Un cataclisma può costituire situazione di comodo per quelle persone, quegli ultimi fra gli ultimi, che Will Eisner denominava con enfasi “Gente invisibile”: coloro che in una situazione di normalità vengono ignorati dall’intero consorzio umano e conducono una vita insignificante, che la malattia della società ha portato a vivere in una condizione incolmabilmente distante da quella della comune vita urbana media.
Nel corso del fumetto si osservano infatti famiglie distrutte, ma anche condannati all’ergastolo che, proprio per mezzo di questa apocalisse, riottengono la loro libertà perduta per sempre.
Un luogo così odioso come una prigione si trasforma nell’unico luogo sicuro dove stabilirsi.
I protagonisti lottano per ottenere un posto in questa prigione che costituiva prima luogo simbolo di degrado e repellenza, una sorta di magazzino dove l’umanità ammucchia i suoi scarti come in una vecchia cantina contenente tutti quegli oggetti di cui “non ha bisogno” ma di cui non può sbarazzarsi; e poi un’oasi sicura, con i suoi recinti e le sue fortificazioni, difesa con le unghie e con i denti: un luogo quasi idilliaco in cui ricostruire una copia malriuscita della routine quotidiana.

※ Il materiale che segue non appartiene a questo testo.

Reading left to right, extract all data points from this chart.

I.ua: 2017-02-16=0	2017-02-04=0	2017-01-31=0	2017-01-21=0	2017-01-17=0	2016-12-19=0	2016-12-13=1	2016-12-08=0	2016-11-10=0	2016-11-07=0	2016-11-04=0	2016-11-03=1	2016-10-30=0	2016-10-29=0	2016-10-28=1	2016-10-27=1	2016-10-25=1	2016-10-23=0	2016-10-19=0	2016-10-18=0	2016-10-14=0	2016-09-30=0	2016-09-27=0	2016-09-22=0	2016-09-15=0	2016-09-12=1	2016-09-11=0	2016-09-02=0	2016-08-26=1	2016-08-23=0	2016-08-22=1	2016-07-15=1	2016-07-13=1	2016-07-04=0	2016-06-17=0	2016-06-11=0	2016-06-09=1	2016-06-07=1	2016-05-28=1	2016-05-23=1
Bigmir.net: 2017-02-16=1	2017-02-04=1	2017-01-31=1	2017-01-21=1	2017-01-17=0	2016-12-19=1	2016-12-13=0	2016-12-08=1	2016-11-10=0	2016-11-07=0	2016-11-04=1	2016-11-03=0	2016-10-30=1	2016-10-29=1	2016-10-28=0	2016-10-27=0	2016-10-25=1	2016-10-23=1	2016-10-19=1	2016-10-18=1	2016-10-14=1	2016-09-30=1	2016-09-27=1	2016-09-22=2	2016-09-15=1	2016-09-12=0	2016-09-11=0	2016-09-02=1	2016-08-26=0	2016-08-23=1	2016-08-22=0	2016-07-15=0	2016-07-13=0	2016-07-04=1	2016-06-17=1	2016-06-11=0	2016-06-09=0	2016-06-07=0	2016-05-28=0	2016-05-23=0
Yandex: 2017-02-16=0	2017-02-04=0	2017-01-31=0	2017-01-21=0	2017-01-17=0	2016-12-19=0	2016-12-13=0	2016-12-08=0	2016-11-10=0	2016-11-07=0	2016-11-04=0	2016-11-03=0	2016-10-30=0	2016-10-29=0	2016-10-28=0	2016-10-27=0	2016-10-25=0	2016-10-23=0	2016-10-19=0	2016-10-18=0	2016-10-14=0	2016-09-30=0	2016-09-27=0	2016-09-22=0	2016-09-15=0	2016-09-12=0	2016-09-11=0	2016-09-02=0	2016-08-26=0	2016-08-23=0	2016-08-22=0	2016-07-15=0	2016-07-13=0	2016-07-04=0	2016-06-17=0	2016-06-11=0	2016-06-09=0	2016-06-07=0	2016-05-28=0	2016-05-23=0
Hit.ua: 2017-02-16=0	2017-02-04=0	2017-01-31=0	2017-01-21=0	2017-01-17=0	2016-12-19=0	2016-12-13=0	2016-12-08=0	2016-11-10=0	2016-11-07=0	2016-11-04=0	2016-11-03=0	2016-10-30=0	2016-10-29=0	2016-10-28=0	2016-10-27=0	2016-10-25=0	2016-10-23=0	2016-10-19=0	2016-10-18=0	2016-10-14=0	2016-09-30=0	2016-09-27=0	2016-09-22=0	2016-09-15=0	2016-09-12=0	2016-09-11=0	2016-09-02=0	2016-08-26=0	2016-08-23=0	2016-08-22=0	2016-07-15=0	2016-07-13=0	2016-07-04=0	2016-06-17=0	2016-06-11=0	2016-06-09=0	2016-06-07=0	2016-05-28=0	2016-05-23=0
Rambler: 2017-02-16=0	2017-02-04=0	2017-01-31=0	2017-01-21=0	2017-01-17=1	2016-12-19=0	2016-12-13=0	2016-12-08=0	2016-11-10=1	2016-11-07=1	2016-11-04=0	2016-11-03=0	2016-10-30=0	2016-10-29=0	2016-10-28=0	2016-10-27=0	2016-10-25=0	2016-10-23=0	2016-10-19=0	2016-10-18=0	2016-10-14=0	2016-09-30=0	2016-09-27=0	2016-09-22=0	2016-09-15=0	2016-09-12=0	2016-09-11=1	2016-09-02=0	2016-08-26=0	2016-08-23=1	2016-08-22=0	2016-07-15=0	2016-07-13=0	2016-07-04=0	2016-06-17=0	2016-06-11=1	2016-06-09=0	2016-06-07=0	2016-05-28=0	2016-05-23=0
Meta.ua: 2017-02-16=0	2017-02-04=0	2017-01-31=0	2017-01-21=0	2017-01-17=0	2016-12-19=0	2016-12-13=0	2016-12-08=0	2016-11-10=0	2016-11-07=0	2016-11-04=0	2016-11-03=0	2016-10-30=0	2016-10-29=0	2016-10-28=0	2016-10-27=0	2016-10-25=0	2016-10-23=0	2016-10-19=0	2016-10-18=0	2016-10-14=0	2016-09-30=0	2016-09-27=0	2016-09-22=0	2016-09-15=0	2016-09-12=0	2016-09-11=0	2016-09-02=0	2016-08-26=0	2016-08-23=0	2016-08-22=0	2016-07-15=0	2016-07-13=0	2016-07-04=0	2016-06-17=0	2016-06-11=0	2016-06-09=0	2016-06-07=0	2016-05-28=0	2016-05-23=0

Risulta facile trasferire questa immagine allegorica sul piano dell’esistenza, lo zombie rappresenta nulla più che l’emblema di un male comune, un pretesto che avrebbe potuto essere incarnato e/o sostituito da un normale dramma quotidiano.
Quello che si legge diviene ben presto realtà: e allora gli zombie esistono nella realtà, sono le difficoltà che accomunano tutti, sono il frutto del compromesso del vivere sociale e dell’alienazione degli ultimi.
È così che si giunge alla conclusione che ogni uomo, pur restando all’interno di un gruppo sociale o una famiglia, si trova in realtà solo con se stesso nella lotta per la sopravvivenza.
Il messaggio che l’autore comunica è che sono i sentimenti e le scelte a fare l’uomo e a renderlo differente dalle bestie; ma che l’uomo risulta altresì schiavo delle sue affezioni, ed esse nulla sarebbero senza il controllo posto da regole certe e confortanti di cui essere piacevolmente servi, e in assenza delle quali sarebbe impossibile ridurre a unità la molteplicità, raggiungere la sintesi a seguito della tesi e dell’antitesi.
Solo, di fronte al mondo e al comportamento imprevedibile degli altri suoi simili, l’uomo si perde nella costante ricerca di una regola e di un leader, di qualcuno che nel bene e nel male sappia compiere delle scelte, democratiche e non, sensate o insensate, giuste o ingiuste, che ispirino sicurezza e garantiscano un’illusione di stabilità indirizzando l’agire del gruppo.
Il singolo si trova ad affrontare una battaglia per la sopravvivenza che premia la sola crescita individuale stroncando i solidarismi: un bellum omnium contra omnes.